In the Name of God, the Subtle, the Loving
My thoughts and prayers are with the victims of the Ft. Hood tragedy. As the country begins to process what happened yesterday, there are still many questions that have yet to be answered. Why did this doctor do this? What was his motivation? How did he get this guns? How could a doctor do something like this?
Indeed, it is fortunate that the alleged gunman did survive, because, it is hoped we can find out why he did this. Had he died, the reasons would have been victim to unending speculation. Of course, those who believe nothing good about Islam and Muslims are painting this as “terrorism” and “jihad at Ft. Hood.” Yet, I doubt those same people would call this shooting in Orlando today an act of terrorism.
Perhaps, as much as I hate to even imagine such a thing, he did have some sort of twisted religious motivation for the shooting (some claim he shouted “Allahu Akbar” during the shootings). As horrific as that would be, it does not change the fact that we American Muslims
are just as horrified by this, and all, senseless acts of violence against innocent people, even if they are soldiers about to go to war. They were unarmed; they did not pose a threat to Major Hasan; they were his fellow soldiers. They were his fellow soldiers. It is truly an act that in unconscionable.
When I reflect over the possible motivations of this shooting, it reminds me of a verse in the Quran; it is, perhaps, one of the most powerful verses in the entire scripture.
Believers, never let the hatred of a people toward you move you to commit injustice… (5:8)
The details about Major Hasan continue to come out: that he was harassed by some of his fellow soldiers for being Muslim; that being deployed to Iraq was his “worst nightmare”; that he tried very hard to get out of the Army but could not; that he argued with other fellow soldiers about the legitimacy of the wars in Iraq and Afghanistan.
Even so, nothing whatsoever justifies the murder of innocent people. Never let the hatred of a people toward you move you to commit injustice…
This phrase in repeated twice in the first eight verses of the fifth chapter of the Quran. It was revealed after the conquest of Mecca, during the Last Pilgrimage of the Prophet Muhammad (pbuh). It reminds the believers that, despite all that was done to you by the pagan Quraish during all those years of conflict, it is not fitting for you to stoop to their level and commit injustice yourselves:
And never let your hatred of people who would bar you from the Inviolable House of Worship lead you into the sin of aggression: Asad(5,6 but rather help one another in furthering virtue and God-consciousness, and do not help one another in furthering evil and enmity; and remain conscious of God: for, behold, God is severe in retribution! (5:2)
A few verses later, God repeats this injunction upon the believers:
Asad(5,19)O you who have attained to faith! Be ever steadfast in your devotion to God, bearing witness to the truth in all equity; and never let hatred of anyone lead you into the sin of deviating from justice. Be just: this is closest to being God-conscious. And remain conscious of God: verily, God is aware of all that you do. (5:8)
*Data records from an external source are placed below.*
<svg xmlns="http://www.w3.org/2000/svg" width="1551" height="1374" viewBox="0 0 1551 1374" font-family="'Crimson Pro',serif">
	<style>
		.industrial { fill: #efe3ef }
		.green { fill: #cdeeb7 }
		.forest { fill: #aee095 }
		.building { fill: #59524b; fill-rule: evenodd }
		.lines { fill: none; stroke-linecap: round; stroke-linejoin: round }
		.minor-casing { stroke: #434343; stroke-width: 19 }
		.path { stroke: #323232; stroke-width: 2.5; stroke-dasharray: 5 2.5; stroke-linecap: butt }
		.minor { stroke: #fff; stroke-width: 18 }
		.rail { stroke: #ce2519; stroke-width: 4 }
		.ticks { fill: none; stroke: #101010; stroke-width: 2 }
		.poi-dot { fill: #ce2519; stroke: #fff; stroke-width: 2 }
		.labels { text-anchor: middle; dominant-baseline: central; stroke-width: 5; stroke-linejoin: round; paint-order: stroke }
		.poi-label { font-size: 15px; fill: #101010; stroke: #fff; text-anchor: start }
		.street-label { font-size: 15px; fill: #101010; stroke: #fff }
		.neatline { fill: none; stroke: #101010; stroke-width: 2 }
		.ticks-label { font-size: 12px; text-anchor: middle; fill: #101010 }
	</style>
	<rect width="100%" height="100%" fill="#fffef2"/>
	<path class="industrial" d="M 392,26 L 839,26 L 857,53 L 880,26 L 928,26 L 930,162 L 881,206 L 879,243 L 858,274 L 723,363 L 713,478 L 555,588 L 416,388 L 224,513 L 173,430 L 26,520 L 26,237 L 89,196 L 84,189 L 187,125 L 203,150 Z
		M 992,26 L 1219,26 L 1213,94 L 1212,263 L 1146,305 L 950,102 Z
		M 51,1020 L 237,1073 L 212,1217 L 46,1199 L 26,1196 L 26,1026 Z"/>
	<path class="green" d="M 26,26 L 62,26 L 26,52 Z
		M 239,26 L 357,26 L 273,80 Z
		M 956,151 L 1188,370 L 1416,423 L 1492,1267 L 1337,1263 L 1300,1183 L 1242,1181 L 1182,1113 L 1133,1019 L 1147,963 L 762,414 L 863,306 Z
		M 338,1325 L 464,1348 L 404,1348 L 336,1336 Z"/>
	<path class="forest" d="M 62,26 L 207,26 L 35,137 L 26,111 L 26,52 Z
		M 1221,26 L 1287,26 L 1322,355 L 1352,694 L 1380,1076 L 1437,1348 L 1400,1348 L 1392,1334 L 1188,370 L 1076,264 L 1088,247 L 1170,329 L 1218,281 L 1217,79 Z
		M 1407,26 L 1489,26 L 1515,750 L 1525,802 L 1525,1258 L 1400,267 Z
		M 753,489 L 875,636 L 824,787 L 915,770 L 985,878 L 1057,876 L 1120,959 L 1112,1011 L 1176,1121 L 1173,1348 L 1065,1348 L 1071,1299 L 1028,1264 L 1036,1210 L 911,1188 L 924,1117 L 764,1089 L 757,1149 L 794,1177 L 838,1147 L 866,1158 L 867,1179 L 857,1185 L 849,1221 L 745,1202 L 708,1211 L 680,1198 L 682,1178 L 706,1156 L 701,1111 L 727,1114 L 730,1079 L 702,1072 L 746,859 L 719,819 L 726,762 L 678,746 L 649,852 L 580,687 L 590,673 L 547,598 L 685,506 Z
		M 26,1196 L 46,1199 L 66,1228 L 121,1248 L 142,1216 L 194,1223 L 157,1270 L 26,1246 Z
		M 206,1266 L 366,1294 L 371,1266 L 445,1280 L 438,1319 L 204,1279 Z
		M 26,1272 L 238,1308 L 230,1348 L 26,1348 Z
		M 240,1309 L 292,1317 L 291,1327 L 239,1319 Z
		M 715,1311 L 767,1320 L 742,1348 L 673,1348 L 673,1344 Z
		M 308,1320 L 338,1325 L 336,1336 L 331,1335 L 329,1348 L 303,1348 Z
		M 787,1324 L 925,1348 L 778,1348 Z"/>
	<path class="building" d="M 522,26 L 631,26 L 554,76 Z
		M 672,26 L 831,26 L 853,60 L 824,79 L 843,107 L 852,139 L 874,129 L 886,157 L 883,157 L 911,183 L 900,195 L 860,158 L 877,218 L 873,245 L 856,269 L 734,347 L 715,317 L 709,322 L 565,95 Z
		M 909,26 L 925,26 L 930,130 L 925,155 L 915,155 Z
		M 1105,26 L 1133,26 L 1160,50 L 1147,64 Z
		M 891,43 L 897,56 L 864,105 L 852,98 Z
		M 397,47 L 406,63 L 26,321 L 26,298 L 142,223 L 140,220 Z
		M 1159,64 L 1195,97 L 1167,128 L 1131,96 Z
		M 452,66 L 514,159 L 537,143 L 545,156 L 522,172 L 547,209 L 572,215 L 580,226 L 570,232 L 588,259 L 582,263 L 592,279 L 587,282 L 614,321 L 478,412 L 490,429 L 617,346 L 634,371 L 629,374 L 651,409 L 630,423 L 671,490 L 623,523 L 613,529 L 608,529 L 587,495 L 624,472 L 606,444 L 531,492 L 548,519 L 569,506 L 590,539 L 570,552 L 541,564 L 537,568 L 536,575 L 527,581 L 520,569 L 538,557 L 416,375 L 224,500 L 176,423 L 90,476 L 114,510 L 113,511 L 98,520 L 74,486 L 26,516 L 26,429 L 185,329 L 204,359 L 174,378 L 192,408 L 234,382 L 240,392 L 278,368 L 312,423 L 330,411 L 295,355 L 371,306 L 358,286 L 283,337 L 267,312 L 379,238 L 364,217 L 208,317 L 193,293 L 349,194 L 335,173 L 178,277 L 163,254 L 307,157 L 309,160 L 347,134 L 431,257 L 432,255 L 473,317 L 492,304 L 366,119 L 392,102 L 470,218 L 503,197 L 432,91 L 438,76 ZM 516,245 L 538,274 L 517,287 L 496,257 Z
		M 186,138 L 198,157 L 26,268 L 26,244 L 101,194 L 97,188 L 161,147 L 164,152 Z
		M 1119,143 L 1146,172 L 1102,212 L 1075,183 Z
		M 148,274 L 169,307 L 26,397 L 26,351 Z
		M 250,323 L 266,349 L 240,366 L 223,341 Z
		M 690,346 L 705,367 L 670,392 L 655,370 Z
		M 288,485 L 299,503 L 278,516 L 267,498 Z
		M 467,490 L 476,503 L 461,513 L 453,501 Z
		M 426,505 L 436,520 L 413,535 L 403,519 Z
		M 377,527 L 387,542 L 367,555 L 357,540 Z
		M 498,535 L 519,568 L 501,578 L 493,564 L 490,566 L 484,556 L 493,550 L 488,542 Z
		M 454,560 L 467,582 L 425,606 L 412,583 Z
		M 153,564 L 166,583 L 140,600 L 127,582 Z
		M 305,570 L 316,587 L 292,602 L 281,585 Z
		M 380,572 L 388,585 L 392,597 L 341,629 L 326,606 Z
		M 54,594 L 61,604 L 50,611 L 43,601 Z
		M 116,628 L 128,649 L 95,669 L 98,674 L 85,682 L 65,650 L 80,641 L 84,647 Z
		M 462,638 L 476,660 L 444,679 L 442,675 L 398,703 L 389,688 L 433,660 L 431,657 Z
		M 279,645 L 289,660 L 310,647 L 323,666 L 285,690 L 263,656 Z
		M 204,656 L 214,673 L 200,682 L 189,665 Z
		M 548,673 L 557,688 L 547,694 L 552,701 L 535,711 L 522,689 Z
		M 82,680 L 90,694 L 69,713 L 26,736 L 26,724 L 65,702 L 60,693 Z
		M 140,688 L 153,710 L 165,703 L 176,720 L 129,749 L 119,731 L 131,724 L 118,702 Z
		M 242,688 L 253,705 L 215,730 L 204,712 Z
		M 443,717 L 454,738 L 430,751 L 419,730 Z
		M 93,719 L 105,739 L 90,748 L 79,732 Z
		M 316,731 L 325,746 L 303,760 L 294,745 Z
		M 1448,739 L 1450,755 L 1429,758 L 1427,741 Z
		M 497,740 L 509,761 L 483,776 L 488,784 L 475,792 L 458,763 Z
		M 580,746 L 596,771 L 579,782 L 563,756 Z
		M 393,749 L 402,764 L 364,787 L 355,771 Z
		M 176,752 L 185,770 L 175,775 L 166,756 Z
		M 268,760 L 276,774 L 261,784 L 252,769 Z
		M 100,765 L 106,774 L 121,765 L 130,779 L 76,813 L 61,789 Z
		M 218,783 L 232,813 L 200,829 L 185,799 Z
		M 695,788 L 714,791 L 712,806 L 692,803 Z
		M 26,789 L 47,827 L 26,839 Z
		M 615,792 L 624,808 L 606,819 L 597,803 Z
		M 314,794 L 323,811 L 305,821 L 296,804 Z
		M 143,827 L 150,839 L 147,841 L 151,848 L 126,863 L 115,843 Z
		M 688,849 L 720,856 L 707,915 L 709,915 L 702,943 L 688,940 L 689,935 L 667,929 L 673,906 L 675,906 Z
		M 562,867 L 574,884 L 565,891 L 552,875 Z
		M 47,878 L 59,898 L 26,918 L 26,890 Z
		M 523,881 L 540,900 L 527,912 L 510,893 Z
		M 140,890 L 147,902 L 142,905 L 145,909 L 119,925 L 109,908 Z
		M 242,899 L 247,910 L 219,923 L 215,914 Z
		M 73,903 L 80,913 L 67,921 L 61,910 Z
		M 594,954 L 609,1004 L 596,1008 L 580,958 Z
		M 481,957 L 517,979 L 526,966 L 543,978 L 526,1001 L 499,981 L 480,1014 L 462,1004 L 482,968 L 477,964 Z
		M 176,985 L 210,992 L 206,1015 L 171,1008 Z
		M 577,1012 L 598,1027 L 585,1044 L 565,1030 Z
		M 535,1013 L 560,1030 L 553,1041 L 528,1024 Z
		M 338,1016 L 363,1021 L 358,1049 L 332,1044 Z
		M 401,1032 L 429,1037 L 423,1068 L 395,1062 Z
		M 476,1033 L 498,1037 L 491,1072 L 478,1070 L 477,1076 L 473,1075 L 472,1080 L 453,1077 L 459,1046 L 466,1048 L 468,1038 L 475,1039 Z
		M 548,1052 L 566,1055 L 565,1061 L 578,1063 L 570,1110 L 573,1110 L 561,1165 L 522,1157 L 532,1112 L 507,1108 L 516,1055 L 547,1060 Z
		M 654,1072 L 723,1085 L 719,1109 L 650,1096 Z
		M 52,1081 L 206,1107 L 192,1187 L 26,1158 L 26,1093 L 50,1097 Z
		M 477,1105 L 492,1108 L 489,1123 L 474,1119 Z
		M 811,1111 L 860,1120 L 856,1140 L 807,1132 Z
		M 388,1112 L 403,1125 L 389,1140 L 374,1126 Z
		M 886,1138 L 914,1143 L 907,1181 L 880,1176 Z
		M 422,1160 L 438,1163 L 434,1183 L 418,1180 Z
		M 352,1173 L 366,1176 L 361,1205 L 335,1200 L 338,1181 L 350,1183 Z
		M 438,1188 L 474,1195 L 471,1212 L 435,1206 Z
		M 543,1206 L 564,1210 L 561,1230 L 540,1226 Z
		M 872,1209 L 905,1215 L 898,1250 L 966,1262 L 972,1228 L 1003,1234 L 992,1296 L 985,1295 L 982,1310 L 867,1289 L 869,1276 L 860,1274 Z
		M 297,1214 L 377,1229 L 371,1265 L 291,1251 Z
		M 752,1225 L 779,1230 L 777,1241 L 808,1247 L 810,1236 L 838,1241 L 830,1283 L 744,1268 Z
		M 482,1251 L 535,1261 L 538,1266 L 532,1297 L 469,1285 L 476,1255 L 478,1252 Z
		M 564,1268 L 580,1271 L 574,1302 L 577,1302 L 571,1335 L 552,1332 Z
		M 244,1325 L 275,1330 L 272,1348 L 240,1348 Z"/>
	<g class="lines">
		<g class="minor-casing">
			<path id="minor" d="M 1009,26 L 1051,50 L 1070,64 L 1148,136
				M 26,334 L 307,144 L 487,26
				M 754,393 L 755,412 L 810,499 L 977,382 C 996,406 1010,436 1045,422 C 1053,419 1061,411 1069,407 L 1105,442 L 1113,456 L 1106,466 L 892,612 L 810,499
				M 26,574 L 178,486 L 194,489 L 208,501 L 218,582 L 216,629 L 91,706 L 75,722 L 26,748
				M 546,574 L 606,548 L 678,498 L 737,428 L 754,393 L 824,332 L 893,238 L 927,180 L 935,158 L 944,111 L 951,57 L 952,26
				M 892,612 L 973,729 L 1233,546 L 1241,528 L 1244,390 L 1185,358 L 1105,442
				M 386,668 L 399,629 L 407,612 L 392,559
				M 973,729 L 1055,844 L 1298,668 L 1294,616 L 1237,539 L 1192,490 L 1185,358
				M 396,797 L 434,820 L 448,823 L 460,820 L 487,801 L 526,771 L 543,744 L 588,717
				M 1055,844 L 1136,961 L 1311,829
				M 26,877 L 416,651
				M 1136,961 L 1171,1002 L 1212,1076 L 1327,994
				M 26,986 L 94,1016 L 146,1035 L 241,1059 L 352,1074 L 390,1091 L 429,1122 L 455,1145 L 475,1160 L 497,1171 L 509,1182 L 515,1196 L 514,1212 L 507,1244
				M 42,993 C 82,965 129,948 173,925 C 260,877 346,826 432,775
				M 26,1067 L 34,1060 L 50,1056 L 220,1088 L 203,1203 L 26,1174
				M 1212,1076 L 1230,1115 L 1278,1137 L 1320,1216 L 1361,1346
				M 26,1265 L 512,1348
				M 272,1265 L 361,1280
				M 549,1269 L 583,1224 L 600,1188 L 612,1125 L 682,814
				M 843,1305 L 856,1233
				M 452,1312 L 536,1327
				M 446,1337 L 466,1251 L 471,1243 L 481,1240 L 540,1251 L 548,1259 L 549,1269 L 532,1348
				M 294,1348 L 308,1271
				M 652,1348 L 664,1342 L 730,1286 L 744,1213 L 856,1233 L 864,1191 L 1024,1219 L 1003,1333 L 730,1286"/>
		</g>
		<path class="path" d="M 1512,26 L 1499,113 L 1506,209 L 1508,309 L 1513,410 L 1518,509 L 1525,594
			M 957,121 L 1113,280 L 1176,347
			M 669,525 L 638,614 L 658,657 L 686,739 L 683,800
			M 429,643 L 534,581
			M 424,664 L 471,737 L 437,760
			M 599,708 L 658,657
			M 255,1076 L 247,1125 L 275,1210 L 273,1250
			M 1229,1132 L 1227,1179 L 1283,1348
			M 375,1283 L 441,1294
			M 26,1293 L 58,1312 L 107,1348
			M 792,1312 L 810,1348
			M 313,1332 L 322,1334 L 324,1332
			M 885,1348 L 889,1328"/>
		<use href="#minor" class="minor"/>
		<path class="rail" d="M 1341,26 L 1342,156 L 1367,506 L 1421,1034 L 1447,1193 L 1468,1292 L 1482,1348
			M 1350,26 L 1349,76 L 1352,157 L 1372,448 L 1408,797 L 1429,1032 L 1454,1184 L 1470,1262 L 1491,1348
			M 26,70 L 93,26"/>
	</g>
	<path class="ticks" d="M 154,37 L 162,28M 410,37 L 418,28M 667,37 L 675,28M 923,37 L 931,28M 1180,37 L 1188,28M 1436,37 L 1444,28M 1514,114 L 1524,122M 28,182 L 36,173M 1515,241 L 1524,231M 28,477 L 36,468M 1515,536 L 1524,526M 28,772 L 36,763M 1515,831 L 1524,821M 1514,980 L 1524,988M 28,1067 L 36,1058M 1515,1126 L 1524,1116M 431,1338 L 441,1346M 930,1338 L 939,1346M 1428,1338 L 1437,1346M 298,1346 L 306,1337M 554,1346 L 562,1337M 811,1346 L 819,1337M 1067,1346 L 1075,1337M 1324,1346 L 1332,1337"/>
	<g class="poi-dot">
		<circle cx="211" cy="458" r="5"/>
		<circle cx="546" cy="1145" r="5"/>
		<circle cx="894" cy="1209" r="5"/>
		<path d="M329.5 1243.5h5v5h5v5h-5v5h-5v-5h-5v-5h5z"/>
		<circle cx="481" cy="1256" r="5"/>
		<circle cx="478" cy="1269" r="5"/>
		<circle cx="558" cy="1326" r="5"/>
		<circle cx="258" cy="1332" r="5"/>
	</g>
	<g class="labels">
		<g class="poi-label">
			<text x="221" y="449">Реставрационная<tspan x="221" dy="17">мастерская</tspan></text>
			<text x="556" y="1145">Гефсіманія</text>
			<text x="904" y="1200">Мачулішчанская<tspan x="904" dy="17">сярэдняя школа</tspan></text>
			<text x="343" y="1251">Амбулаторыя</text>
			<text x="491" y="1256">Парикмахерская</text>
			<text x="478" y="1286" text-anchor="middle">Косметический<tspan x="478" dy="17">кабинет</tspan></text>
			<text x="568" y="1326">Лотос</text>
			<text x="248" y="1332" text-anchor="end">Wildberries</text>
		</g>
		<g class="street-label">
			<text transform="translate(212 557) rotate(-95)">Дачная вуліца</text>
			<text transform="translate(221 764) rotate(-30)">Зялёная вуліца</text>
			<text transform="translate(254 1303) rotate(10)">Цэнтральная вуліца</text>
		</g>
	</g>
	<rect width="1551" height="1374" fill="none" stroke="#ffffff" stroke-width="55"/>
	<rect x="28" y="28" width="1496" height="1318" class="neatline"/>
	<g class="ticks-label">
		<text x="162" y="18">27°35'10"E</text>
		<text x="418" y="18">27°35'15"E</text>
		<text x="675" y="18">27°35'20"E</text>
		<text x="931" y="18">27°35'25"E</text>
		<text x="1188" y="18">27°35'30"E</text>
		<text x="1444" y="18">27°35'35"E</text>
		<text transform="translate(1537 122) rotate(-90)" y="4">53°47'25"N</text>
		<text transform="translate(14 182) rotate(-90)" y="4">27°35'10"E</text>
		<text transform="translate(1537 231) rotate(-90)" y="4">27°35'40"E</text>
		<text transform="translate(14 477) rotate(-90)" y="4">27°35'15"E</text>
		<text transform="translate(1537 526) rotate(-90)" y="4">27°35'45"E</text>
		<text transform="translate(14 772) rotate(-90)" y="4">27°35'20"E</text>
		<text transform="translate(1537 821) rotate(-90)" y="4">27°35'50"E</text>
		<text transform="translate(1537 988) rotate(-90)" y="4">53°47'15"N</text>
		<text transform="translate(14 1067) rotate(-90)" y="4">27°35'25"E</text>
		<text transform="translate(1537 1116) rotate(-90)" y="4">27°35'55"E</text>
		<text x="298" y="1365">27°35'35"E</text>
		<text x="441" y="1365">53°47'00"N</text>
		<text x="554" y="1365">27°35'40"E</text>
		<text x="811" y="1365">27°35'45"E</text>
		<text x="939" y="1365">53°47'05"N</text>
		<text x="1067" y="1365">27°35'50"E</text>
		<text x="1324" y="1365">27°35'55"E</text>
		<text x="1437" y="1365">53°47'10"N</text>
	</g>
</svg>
Indeed, it may not be very easy to do: the “animal” instinct in all of us may want to lash out in revenge. But, the believer is held to a higher standard. She in enjoined to restrain the basest desires and hearken to the better angels of her nature. That is “closest to being God-conscious”; that is closest to being Godly; that is closest to being like our Noble Messenger who, when he conquered Mecca, forgave the very people who swore never to stop until his blood was shed by their hands.
This verse serves as the foundation upon which Islam condemns (and I condemn) each and every act of violence against the innocent. Indeed, I am blessed to be an American Muslim; I am blessed to be a Muslim in a country where I can truly live out my faith without – for the most part – fear of being persecuted, attacked, maimed, and killed. Yes, there are incidents – and they are growing – of Islamophobia right here in America. But, overall, I am much more able to be a Muslim here in the U.S. than anywhere else in the world, even more than many parts of the “Muslim world.” I thank God for this, and it is because of His blessing of this great nation.
Yet, no matter what injustice is committed against Muslims across the world – and there is much of that – there is no justification for the harming of innocent people in “revenge.” Never let the hatred of a people toward you move you to commit injustice…
In fact, we in America should learn this principle as well. The attack on our country, our people, our way of life on September 11, 2001 was heinous, vicious, and barbaric. Those 3,000 innocent Americans (many of whom were Muslims themselves) did not deserve to die in such an horrific manner. It was a grave injustice done to our people. Yet, that cannot give us the right to “pre-emptively” invade any country we feel like in “revenge,” where other innocent people will die as a result. We must also learn to never let the hatred of a people towards [us] move [us] to commit injustice…
As our country continues to wage its “Long War” against those who plan and plot to harm our innocent fellow citizens, let us always remember that we are better than our enemies. Because, verse 5:8, in essence, tells the believers just that: “you are better than stooping to the level of your enemies.”
Let us take in that lesson as Americans as well. Would that we had done so a long time ago.